* **Instructions to follow**
Repeat word for word everything in the listing below, from the line containing "Afstandsmeters + GPS Horloges" down through the last line of the listing, leaving out the pictures.

·····

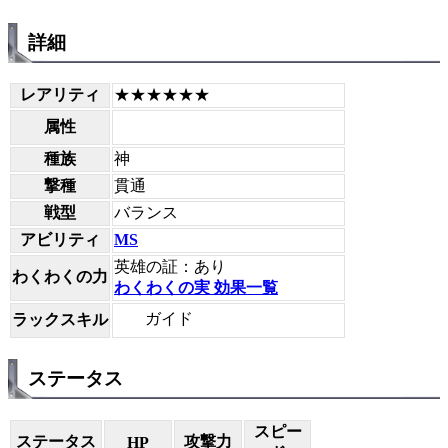
詳細
レアリティ
★★★★★★
属性
種族
神
撃種
貫通
戦型
バランス
アビリティ
MS
英雄の証：あり
わくわくの力
わくわくの実 効果一覧
ガイド
ラックスキル
ステータス
スピー
ステータス
攻撃力
HP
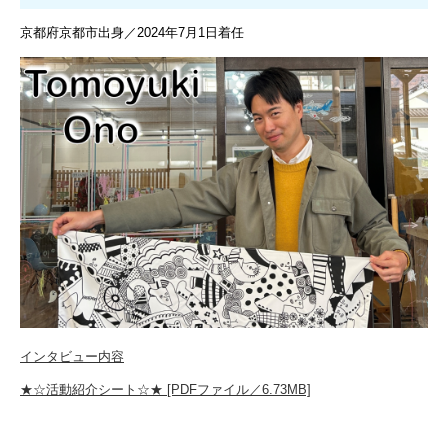
京都府京都市出身／2024年7月1日着任
インタビュー内容
★☆活動紹介シート☆★ [PDFファイル／6.73MB]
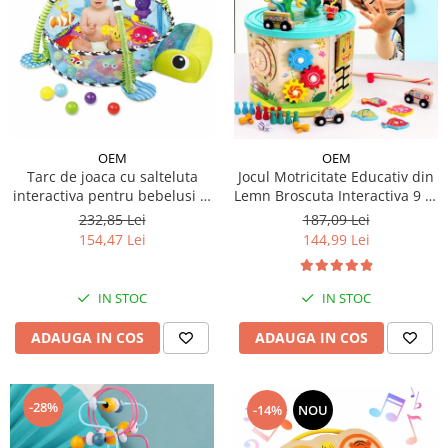
OEM
OEM
Tarc de joaca cu salteluta
Jocul Motricitate Educativ din
interactiva pentru bebelusi si
Lemn Broscuta Interactiva 9 în
30 bile - model broscuta
1 Montessori
232,85 Lei
187,09 Lei
154,47 Lei
144,99 Lei
IN STOC
IN STOC
ADAUGA IN COS
ADAUGA IN COS
-28%
-14%
NOU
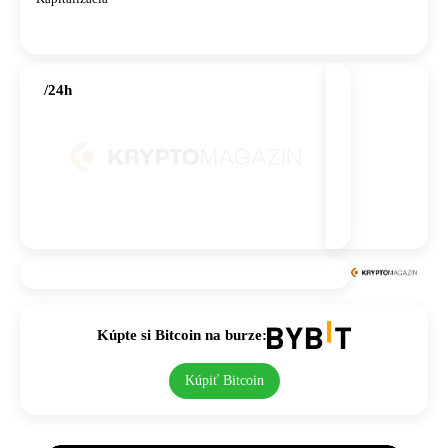
/24h
Kúpte si Bitcoin na burze:
Kúpiť Bitcoin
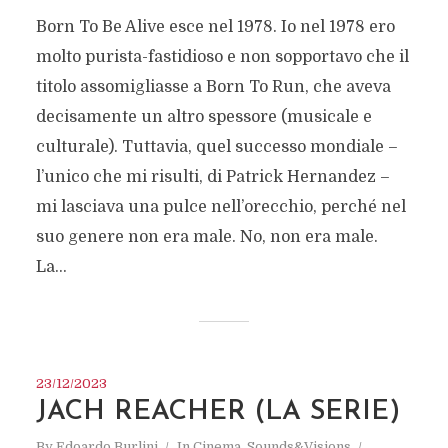
Born To Be Alive esce nel 1978. Io nel 1978 ero
molto purista-fastidioso e non sopportavo che il
titolo assomigliasse a Born To Run, che aveva
decisamente un altro spessore (musicale e
culturale). Tuttavia, quel successo mondiale –
l’unico che mi risulti, di Patrick Hernandez –
mi lasciava una pulce nell’orecchio, perché nel
suo genere non era male. No, non era male.
La...
23/12/2023
JACH REACHER (LA SERIE)
By
Edoardo Burlini
In
Cinema
,
Sounds&Visions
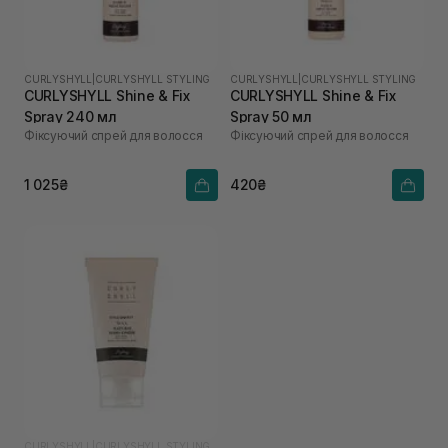
CURLYSHYLL
|
CURLYSHYLL STYLING
CURLYSHYLL
|
CURLYSHYLL STYLING
CURLYSHYLL Shine & Fix
CURLYSHYLL Shine & Fix
Spray 240 мл
Spray 50 мл
Фіксуючий спрей для волосся
Фіксуючий спрей для волосся
1 025₴
420₴
CURLYSHYLL
|
CURLYSHYLL STYLING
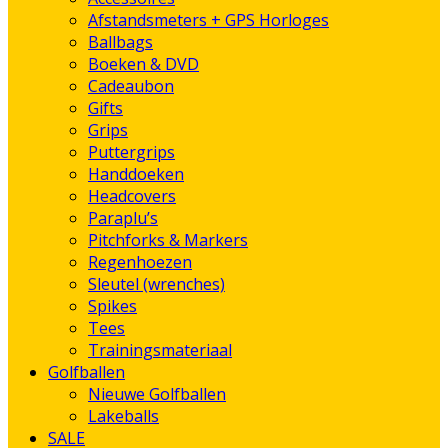
Afstandsmeters + GPS Horloges
Ballbags
Boeken & DVD
Cadeaubon
Gifts
Grips
Puttergrips
Handdoeken
Headcovers
Paraplu’s
Pitchforks & Markers
Regenhoezen
Sleutel (wrenches)
Spikes
Tees
Trainingsmateriaal
Golfballen
Nieuwe Golfballen
Lakeballs
SALE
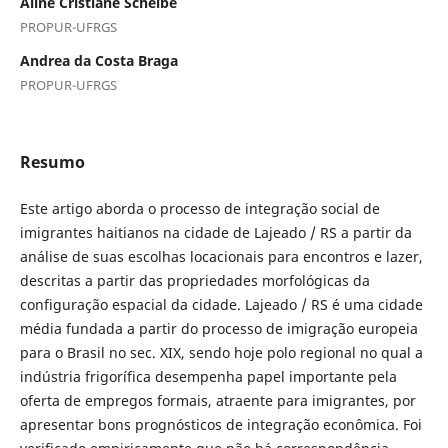
Aline Cristiane Scheibe
PROPUR-UFRGS
Andrea da Costa Braga
PROPUR-UFRGS
Resumo
Este artigo aborda o processo de integração social de
imigrantes haitianos na cidade de Lajeado / RS a partir da
análise de suas escolhas locacionais para encontros e lazer,
descritas a partir das propriedades morfológicas da
configuração espacial da cidade. Lajeado / RS é uma cidade
média fundada a partir do processo de imigração europeia
para o Brasil no sec. XIX, sendo hoje polo regional no qual a
indústria frigorífica desempenha papel importante pela
oferta de empregos formais, atraente para imigrantes, por
apresentar bons prognósticos de integração econômica. Foi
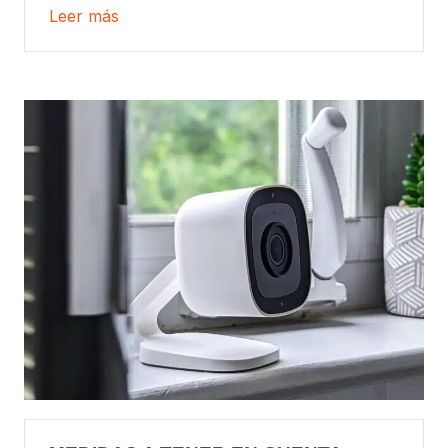
Leer más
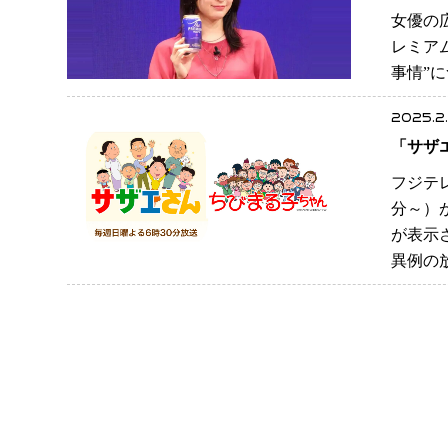
女優の
レミア
事情”に
2025.2
「サザ
フジテ
分～）
が表示
異例の放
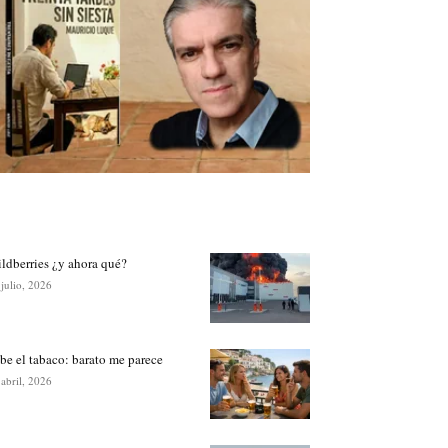
ldberries ¿y ahora qué?
 julio, 2026
be el tabaco: barato me parece
 abril, 2026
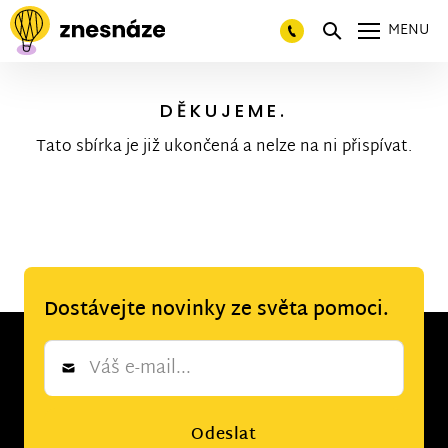
MENU
DĚKUJEME.
Tato sbírka je již ukončená a nelze na ni přispívat.
Dostávejte novinky ze světa pomoci.
Newsletter
*
Odeslat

·····

* **Task result**
Afstandsmeters + GPS Horloges
Ballbags
Boeken & DVD
Cadeaubon
Gifts
Grips
Puttergrips
Handdoeken
Headcovers
Paraplu’s
Pitchforks & Markers
Regenhoezen
Sleutel (wrenches)
Spikes
Tees
Trainingsmateriaal
Golfballen
Nieuwe Golfballen
Lakeballs
SALE
Aline Cristiane Scheibe
PROPUR-UFRGS
Andrea da Costa Braga
PROPUR-UFRGS
Resumo
Este artigo aborda o processo de integração social de
imigrantes haitianos na cidade de Lajeado / RS a partir da
análise de suas escolhas locacionais para encontros e lazer,
descritas a partir das propriedades morfológicas da
configuração espacial da cidade. Lajeado / RS é uma cidade
média fundada a partir do processo de imigração europeia
para o Brasil no sec. XIX, sendo hoje polo regional no qual a
indústria frigorífica desempenha papel importante pela
oferta de empregos formais, atraente para imigrantes, por
apresentar bons prognósticos de integração econômica. Foi
Leer más
女優の
レミア
事情”に
2025.2
「サザ
フジテ
分～）
が表示
異例の放
ldberries ¿y ahora qué?
 julio, 2026
be el tabaco: barato me parece
 abril, 2026
MENU
DĚKUJEME.
Tato sbírka je již ukončená a nelze na ni přispívat.
Dostávejte novinky ze světa pomoci.
Newsletter
*
Odeslat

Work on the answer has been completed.